DOD looking to release enterprise-wide guidance on software modernization
The Pentagon’s Chief Information Office is planning to publish new guidance and instruction for the department’s military services and components on accelerating software modernization efforts, according to a senior official.
The new document will be released “fairly shortly,” Kevin Mulvihill, acting principal deputy CIO, said Monday during the Defense Information Systems Agency’s annual forecast to industry. The directives will build upon the Pentagon’s Software Modernization Strategy published in 2022, as well as the follow-on implementation plan published in 2023, he said at the event.
“We’re in the process right now across the various services and components to update their implementation plans in [fiscal ’25 and ’26], with the focus to accelerate those strategic goals, to adopting the enterprise cloud, really looking at the department-wide software factory ecosystem there,” Mulvihill said.
Along with the Pentagon’s enterprise-wide modernization plan, several of the military departments and other DOD components have been moving in recent years to update how they buy, develop and deploy software for their systems. Some of the services — such as the Army — have published their own software modernization strategies, and others have stood up and bolstered their respective software factories.
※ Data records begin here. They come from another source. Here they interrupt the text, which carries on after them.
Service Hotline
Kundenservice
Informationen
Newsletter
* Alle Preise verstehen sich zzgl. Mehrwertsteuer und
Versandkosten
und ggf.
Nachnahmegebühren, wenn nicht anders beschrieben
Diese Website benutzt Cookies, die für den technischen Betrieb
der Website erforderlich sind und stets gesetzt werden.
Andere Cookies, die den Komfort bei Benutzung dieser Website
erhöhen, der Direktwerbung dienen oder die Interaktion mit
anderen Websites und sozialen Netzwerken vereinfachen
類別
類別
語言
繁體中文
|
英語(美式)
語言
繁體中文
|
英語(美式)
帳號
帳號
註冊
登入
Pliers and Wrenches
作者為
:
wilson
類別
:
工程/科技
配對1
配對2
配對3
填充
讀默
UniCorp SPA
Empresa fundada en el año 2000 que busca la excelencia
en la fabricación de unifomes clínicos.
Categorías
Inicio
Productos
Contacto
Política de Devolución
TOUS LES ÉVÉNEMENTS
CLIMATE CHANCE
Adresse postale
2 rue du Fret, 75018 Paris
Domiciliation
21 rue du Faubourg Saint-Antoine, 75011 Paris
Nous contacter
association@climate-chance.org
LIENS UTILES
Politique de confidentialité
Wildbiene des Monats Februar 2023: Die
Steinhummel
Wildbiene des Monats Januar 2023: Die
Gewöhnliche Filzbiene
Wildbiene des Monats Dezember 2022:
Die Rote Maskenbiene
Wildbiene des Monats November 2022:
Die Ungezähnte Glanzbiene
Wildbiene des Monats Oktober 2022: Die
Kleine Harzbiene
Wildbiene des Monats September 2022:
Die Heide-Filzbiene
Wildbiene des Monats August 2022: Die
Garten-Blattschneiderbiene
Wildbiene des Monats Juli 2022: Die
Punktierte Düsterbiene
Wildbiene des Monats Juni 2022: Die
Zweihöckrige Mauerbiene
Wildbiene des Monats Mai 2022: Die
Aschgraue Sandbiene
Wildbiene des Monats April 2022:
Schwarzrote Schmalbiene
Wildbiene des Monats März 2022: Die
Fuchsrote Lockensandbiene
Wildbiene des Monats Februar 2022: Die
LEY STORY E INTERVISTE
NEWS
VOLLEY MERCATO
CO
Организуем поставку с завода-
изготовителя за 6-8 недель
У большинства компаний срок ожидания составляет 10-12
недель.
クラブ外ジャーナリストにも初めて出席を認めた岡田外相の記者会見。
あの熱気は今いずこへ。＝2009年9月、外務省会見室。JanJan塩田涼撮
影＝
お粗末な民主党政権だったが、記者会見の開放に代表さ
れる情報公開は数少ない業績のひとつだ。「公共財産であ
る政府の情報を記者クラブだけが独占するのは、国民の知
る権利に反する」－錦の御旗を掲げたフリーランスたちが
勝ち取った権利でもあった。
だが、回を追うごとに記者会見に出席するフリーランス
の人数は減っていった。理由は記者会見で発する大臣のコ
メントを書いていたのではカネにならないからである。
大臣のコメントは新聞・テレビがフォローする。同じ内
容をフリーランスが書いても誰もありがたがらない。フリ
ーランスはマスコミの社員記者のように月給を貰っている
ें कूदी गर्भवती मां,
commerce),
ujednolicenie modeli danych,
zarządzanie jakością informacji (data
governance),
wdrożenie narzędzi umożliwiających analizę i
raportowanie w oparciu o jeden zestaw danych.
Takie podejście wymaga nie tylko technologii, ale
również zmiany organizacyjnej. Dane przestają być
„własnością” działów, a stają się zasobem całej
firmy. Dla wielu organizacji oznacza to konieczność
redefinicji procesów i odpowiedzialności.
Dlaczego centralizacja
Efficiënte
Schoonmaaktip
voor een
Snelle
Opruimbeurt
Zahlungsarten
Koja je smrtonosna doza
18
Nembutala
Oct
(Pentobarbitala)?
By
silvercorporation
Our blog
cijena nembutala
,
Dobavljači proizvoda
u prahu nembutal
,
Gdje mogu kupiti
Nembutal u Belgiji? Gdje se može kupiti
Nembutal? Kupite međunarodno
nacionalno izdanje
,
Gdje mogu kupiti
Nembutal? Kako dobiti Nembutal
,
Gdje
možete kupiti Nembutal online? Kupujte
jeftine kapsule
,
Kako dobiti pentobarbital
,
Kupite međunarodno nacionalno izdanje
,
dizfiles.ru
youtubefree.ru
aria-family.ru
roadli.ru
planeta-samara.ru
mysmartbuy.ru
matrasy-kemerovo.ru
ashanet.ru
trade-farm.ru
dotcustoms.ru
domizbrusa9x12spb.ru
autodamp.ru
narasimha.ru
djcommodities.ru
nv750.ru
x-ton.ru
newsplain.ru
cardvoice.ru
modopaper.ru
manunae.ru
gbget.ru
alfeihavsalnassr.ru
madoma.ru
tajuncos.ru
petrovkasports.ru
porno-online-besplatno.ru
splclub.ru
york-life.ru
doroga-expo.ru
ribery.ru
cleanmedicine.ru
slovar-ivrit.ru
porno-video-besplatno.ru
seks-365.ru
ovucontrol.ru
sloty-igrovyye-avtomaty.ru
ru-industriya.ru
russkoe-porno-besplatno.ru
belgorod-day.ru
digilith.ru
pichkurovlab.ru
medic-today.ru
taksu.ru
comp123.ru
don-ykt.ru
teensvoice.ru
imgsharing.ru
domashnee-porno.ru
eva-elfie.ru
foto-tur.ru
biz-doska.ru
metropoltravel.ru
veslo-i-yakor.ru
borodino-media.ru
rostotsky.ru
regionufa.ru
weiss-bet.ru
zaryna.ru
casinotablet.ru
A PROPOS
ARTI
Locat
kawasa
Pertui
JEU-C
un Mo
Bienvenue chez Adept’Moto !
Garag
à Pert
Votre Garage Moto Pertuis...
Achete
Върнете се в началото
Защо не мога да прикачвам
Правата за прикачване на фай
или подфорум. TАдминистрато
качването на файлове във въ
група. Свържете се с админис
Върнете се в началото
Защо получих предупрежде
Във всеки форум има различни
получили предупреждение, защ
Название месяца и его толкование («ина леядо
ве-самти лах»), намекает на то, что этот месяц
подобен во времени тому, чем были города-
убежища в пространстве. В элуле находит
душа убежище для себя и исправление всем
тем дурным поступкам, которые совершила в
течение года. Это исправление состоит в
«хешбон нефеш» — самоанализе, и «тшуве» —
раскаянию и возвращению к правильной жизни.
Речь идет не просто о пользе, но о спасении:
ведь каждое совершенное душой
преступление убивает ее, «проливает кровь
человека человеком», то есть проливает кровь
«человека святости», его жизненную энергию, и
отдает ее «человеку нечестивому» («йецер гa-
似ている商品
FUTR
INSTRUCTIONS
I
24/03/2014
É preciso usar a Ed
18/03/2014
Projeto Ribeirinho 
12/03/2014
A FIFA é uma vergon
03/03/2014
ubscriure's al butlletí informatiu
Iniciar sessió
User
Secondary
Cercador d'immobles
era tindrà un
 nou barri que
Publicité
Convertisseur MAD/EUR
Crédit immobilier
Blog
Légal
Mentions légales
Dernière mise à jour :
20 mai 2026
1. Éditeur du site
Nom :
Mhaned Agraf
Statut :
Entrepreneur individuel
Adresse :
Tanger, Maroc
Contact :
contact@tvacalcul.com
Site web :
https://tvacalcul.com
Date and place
Mulvihill said there’s been significant progress among the individual services and components, and that all of the key initiatives outlined in the Pentagon’s implementation plan for software modernization were accomplished by their deadlines.
“Hopefully in a helpful way, we’re trying to bound that with the right level of department-wide guidance and instruction that we’ll have out here fairly shortly from the CIO’s office,” he said. “That helps with the instruction, to really try to advance those software factories but do it in such a way that we protect the software development and make it safer and secure.”
A key element to the Pentagon’s software modernization goals is the proliferation of DevSecOps principles and tools across the enterprise. DISA is in the process of bringing two of its major DevSecOps pipelines — the Command and Control Software Factory (C2SF) and Vulcan — together so that they can “combine forces” and offer more tools to users, DISA Deputy Director Christopher Barnhurst said at Monday’s event.
But more work must be done to change the culture around software development and deployment, Barnhurst added.
“Part of the challenge I see is getting folks to buy into that. And not just buy into it but to understand DevSecOps mentality and processes more in the agile development kind of way of thinking,” Barnhurst added. “Along with all of the policy and the tool sets, it’s more of a cultural shift as well that just takes time to get people in a frame of mind.”